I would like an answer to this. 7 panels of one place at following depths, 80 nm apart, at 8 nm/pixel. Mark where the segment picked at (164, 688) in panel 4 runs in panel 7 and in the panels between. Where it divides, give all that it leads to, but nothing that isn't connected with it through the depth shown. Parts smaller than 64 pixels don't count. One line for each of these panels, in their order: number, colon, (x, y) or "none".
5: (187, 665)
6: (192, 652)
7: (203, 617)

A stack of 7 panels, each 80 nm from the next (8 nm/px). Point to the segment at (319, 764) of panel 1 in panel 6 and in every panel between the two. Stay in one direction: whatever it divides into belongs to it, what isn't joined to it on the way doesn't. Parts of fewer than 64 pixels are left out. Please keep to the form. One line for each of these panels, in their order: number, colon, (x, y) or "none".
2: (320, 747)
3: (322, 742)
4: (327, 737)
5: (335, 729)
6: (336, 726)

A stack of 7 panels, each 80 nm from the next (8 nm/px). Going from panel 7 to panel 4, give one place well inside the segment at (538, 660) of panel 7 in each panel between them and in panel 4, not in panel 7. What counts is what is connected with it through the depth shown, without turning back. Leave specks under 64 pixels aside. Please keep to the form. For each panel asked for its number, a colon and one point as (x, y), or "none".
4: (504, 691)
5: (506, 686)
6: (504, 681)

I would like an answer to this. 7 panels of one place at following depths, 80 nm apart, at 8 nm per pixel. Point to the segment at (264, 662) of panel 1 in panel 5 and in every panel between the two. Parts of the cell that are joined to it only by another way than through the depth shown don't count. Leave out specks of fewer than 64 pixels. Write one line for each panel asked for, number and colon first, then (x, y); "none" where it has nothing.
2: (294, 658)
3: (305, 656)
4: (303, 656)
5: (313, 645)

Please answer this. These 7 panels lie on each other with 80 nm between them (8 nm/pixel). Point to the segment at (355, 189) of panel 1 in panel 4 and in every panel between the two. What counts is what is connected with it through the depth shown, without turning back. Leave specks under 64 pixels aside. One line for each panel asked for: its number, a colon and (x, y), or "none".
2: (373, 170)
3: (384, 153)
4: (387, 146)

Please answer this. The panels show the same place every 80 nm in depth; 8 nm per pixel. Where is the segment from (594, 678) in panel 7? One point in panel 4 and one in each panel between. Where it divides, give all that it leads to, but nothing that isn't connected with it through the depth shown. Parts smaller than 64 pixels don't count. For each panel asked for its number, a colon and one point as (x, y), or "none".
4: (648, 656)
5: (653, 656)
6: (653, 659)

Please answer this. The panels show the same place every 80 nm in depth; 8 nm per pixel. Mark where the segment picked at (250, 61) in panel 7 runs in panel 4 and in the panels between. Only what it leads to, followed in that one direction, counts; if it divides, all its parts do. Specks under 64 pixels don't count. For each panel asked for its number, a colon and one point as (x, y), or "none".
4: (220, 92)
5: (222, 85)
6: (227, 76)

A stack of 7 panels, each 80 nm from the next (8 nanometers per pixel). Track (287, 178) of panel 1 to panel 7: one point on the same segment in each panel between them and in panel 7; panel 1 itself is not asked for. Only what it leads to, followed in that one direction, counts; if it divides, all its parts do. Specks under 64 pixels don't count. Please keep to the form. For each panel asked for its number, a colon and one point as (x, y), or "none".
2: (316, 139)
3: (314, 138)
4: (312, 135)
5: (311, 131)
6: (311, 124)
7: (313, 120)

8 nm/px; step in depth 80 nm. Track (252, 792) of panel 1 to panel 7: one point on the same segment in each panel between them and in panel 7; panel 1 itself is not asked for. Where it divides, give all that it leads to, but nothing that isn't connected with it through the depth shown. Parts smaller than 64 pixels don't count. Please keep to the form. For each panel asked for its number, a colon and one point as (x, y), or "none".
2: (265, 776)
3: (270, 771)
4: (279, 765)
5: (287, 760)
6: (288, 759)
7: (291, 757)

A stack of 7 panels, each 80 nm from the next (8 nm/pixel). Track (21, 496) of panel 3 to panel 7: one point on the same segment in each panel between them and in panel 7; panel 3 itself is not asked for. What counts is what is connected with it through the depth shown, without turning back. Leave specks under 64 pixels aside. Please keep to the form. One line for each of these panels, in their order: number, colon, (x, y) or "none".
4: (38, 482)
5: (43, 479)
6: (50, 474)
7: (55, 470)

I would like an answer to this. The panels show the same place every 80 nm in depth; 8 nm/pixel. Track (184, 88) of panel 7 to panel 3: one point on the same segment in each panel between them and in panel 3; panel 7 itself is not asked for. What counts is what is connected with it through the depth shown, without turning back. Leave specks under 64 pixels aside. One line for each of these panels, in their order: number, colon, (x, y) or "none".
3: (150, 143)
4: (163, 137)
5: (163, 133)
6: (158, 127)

- - - - -

All the lines of the material above must be given again exactly.

I would like an answer to this. 7 panels of one place at following depths, 80 nm apart, at 8 nm/pixel. Mark where the segment picked at (164, 688) in panel 4 runs in panel 7 and in the panels between. Where it divides, give all that it leads to, but nothing that isn't connected with it through the depth shown. Parts smaller than 64 pixels don't count. One line for each of these panels, in their order: number, colon, (x, y) or "none".
5: (187, 665)
6: (192, 652)
7: (203, 617)

A stack of 7 panels, each 80 nm from the next (8 nm/px). Point to the segment at (319, 764) of panel 1 in panel 6 and in every panel between the two. Stay in one direction: whatever it divides into belongs to it, what isn't joined to it on the way doesn't. Parts of fewer than 64 pixels are left out. Please keep to the form. One line for each of these panels, in their order: number, colon, (x, y) or "none".
2: (320, 747)
3: (322, 742)
4: (327, 737)
5: (335, 729)
6: (336, 726)

A stack of 7 panels, each 80 nm from the next (8 nm/px). Going from panel 7 to panel 4, give one place well inside the segment at (538, 660) of panel 7 in each panel between them and in panel 4, not in panel 7. What counts is what is connected with it through the depth shown, without turning back. Leave specks under 64 pixels aside. Please keep to the form. For each panel asked for its number, a colon and one point as (x, y), or "none".
4: (504, 691)
5: (506, 686)
6: (504, 681)

I would like an answer to this. 7 panels of one place at following depths, 80 nm apart, at 8 nm per pixel. Point to the segment at (264, 662) of panel 1 in panel 5 and in every panel between the two. Parts of the cell that are joined to it only by another way than through the depth shown don't count. Leave out specks of fewer than 64 pixels. Write one line for each panel asked for, number and colon first, then (x, y); "none" where it has nothing.
2: (294, 658)
3: (305, 656)
4: (303, 656)
5: (313, 645)

Please answer this. These 7 panels lie on each other with 80 nm between them (8 nm/pixel). Point to the segment at (355, 189) of panel 1 in panel 4 and in every panel between the two. What counts is what is connected with it through the depth shown, without turning back. Leave specks under 64 pixels aside. One line for each panel asked for: its number, a colon and (x, y), or "none".
2: (373, 170)
3: (384, 153)
4: (387, 146)

Please answer this. The panels show the same place every 80 nm in depth; 8 nm per pixel. Where is the segment from (594, 678) in panel 7? One point in panel 4 and one in each panel between. Where it divides, give all that it leads to, but nothing that isn't connected with it through the depth shown. Parts smaller than 64 pixels don't count. For each panel asked for its number, a colon and one point as (x, y), or "none".
4: (648, 656)
5: (653, 656)
6: (653, 659)

Please answer this. The panels show the same place every 80 nm in depth; 8 nm per pixel. Mark where the segment picked at (250, 61) in panel 7 runs in panel 4 and in the panels between. Only what it leads to, followed in that one direction, counts; if it divides, all its parts do. Specks under 64 pixels don't count. For each panel asked for its number, a colon and one point as (x, y), or "none".
4: (220, 92)
5: (222, 85)
6: (227, 76)

A stack of 7 panels, each 80 nm from the next (8 nanometers per pixel). Track (287, 178) of panel 1 to panel 7: one point on the same segment in each panel between them and in panel 7; panel 1 itself is not asked for. Only what it leads to, followed in that one direction, counts; if it divides, all its parts do. Specks under 64 pixels don't count. Please keep to the form. For each panel asked for its number, a colon and one point as (x, y), or "none".
2: (316, 139)
3: (314, 138)
4: (312, 135)
5: (311, 131)
6: (311, 124)
7: (313, 120)

8 nm/px; step in depth 80 nm. Track (252, 792) of panel 1 to panel 7: one point on the same segment in each panel between them and in panel 7; panel 1 itself is not asked for. Where it divides, give all that it leads to, but nothing that isn't connected with it through the depth shown. Parts smaller than 64 pixels don't count. Please keep to the form. For each panel asked for its number, a colon and one point as (x, y), or "none".
2: (265, 776)
3: (270, 771)
4: (279, 765)
5: (287, 760)
6: (288, 759)
7: (291, 757)

A stack of 7 panels, each 80 nm from the next (8 nm/pixel). Track (21, 496) of panel 3 to panel 7: one point on the same segment in each panel between them and in panel 7; panel 3 itself is not asked for. What counts is what is connected with it through the depth shown, without turning back. Leave specks under 64 pixels aside. Please keep to the form. One line for each of these panels, in their order: number, colon, (x, y) or "none".
4: (38, 482)
5: (43, 479)
6: (50, 474)
7: (55, 470)

I would like an answer to this. The panels show the same place every 80 nm in depth; 8 nm/pixel. Track (184, 88) of panel 7 to panel 3: one point on the same segment in each panel between them and in panel 3; panel 7 itself is not asked for. What counts is what is connected with it through the depth shown, without turning back. Leave specks under 64 pixels aside. One line for each of these panels, in their order: number, colon, (x, y) or "none".
3: (150, 143)
4: (163, 137)
5: (163, 133)
6: (158, 127)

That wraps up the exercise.